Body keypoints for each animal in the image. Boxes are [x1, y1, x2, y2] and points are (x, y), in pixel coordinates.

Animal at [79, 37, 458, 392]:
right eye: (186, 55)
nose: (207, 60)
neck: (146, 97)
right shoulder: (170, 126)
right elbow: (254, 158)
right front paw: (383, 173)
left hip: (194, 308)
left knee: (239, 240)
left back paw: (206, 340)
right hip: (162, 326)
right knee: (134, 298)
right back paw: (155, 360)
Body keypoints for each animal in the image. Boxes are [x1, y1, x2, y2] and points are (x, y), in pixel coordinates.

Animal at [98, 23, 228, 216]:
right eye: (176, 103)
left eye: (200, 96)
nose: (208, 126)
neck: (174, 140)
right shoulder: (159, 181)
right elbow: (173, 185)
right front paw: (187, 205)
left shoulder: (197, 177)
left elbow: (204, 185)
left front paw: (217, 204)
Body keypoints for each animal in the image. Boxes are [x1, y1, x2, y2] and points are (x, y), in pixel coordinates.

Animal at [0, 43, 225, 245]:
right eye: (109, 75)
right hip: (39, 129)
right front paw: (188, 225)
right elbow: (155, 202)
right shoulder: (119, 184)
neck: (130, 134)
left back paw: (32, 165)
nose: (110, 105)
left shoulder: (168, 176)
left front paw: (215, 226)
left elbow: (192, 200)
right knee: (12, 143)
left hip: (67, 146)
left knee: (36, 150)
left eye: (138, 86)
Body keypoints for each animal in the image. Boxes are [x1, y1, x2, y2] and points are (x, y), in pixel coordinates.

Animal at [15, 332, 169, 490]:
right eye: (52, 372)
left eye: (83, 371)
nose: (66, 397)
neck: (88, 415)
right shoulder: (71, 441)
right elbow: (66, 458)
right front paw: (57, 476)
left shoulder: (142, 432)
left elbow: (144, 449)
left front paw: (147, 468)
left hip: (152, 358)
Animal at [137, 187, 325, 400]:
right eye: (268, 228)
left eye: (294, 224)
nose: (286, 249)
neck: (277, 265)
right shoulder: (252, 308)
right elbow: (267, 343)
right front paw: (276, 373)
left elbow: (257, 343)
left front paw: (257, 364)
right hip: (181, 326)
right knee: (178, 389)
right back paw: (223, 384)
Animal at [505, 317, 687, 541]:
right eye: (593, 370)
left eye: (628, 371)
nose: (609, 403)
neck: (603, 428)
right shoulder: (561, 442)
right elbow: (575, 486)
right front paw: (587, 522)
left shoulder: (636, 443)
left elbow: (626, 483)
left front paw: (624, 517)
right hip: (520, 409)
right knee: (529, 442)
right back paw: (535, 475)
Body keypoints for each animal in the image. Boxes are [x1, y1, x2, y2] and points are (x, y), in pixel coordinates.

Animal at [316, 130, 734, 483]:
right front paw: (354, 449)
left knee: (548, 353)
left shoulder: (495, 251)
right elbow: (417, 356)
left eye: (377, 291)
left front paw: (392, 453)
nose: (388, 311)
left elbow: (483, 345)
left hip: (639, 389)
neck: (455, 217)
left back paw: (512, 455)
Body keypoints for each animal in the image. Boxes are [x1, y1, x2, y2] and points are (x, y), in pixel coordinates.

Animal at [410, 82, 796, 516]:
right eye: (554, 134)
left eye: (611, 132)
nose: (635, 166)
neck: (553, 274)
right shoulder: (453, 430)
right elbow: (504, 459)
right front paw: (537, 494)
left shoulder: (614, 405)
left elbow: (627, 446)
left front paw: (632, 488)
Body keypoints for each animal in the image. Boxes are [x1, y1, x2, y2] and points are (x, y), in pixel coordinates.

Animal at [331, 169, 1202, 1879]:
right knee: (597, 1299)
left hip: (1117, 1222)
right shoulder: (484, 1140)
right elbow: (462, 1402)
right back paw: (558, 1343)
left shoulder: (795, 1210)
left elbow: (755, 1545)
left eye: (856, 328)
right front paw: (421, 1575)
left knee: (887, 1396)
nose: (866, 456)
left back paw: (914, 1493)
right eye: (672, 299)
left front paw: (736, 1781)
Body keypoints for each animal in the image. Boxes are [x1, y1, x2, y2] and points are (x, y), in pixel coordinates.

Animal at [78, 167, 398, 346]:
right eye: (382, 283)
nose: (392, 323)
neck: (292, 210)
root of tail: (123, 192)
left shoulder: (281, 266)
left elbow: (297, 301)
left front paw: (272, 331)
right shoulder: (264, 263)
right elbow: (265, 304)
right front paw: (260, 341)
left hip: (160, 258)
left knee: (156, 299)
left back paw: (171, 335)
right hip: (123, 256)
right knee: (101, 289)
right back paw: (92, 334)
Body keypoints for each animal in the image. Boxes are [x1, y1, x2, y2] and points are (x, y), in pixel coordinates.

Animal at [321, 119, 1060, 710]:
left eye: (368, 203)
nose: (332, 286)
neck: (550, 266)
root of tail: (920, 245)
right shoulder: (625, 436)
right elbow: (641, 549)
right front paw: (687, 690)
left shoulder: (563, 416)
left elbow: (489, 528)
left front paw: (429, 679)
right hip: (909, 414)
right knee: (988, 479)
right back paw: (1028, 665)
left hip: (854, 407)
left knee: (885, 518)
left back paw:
....
__YOUR ASSIGNMENT__. If a line in the entries contains "back", copy it.

__SOLUTION TO THIS PROBLEM__.
left back paw: (206, 340)
right back paw: (155, 360)
left back paw: (32, 165)
right back paw: (223, 384)
right back paw: (535, 475)
left back paw: (512, 455)
right back paw: (558, 1343)
left back paw: (914, 1493)
left back paw: (171, 335)
right back paw: (92, 334)
right back paw: (1028, 665)
left back paw:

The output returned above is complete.